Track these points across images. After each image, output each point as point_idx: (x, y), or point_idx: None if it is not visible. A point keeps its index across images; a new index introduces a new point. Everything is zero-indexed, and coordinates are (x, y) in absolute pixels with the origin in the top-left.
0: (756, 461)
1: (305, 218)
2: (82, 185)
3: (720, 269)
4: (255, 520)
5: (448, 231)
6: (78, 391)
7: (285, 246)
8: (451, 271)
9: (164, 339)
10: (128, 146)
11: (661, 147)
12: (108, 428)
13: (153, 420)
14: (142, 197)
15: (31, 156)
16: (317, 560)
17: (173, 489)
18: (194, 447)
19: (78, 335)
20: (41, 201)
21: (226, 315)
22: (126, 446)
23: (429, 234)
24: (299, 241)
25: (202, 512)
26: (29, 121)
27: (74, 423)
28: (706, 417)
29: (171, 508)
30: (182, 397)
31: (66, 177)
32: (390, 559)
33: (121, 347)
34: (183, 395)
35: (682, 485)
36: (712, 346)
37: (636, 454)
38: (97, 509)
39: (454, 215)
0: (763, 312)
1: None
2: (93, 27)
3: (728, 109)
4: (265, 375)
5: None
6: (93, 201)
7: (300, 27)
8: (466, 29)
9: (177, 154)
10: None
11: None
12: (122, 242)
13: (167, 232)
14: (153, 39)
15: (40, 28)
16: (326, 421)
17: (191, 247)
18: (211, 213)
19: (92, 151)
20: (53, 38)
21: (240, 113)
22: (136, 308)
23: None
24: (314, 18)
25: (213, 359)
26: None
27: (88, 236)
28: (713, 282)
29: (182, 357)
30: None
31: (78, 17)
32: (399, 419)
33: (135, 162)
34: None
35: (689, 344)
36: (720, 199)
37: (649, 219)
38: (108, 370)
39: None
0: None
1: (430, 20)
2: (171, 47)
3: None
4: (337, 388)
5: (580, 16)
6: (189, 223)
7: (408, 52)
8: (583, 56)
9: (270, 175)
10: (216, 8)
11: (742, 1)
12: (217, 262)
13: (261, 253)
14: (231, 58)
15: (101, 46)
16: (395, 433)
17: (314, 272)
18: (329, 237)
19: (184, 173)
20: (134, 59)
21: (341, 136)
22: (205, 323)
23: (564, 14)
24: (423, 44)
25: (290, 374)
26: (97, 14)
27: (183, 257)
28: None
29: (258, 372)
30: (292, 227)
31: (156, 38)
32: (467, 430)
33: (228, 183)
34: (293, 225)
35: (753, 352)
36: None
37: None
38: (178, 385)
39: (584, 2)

## [Directions]
Could you copy all of the items above line for line, changing nothing?

## [Solution for this exercise]
Track these points across images. After each image, output each point as point_idx: (x, y), or point_idx: None if it is not visible. A point keeps its index across images; a new index introduces a new point. Everything is zero-indexed, and coordinates are (x, y) in absolute pixels with the origin in the top-left.
0: (756, 461)
1: (305, 218)
2: (82, 185)
3: (720, 269)
4: (255, 520)
5: (448, 231)
6: (78, 391)
7: (285, 246)
8: (451, 271)
9: (164, 339)
10: (128, 146)
11: (661, 147)
12: (108, 428)
13: (153, 420)
14: (142, 197)
15: (31, 156)
16: (317, 560)
17: (173, 489)
18: (194, 447)
19: (78, 335)
20: (41, 201)
21: (226, 315)
22: (126, 446)
23: (429, 234)
24: (299, 241)
25: (202, 512)
26: (29, 121)
27: (74, 423)
28: (706, 417)
29: (171, 508)
30: (182, 397)
31: (66, 177)
32: (390, 559)
33: (121, 347)
34: (183, 395)
35: (682, 485)
36: (712, 346)
37: (636, 454)
38: (97, 509)
39: (454, 215)
0: (763, 312)
1: None
2: (93, 27)
3: (728, 109)
4: (265, 375)
5: None
6: (93, 201)
7: (300, 27)
8: (466, 29)
9: (177, 154)
10: None
11: None
12: (122, 242)
13: (167, 232)
14: (153, 39)
15: (40, 28)
16: (326, 421)
17: (191, 247)
18: (211, 213)
19: (92, 151)
20: (53, 38)
21: (240, 113)
22: (136, 308)
23: None
24: (314, 18)
25: (213, 359)
26: None
27: (88, 236)
28: (713, 282)
29: (182, 357)
30: None
31: (78, 17)
32: (399, 419)
33: (135, 162)
34: None
35: (689, 344)
36: (720, 199)
37: (649, 219)
38: (108, 370)
39: None
0: None
1: (430, 20)
2: (171, 47)
3: None
4: (337, 388)
5: (580, 16)
6: (189, 223)
7: (408, 52)
8: (583, 56)
9: (270, 175)
10: (216, 8)
11: (742, 1)
12: (217, 262)
13: (261, 253)
14: (231, 58)
15: (101, 46)
16: (395, 433)
17: (314, 272)
18: (329, 237)
19: (184, 173)
20: (134, 59)
21: (341, 136)
22: (205, 323)
23: (564, 14)
24: (423, 44)
25: (290, 374)
26: (97, 14)
27: (183, 257)
28: None
29: (258, 372)
30: (292, 227)
31: (156, 38)
32: (467, 430)
33: (228, 183)
34: (293, 225)
35: (753, 352)
36: None
37: None
38: (178, 385)
39: (584, 2)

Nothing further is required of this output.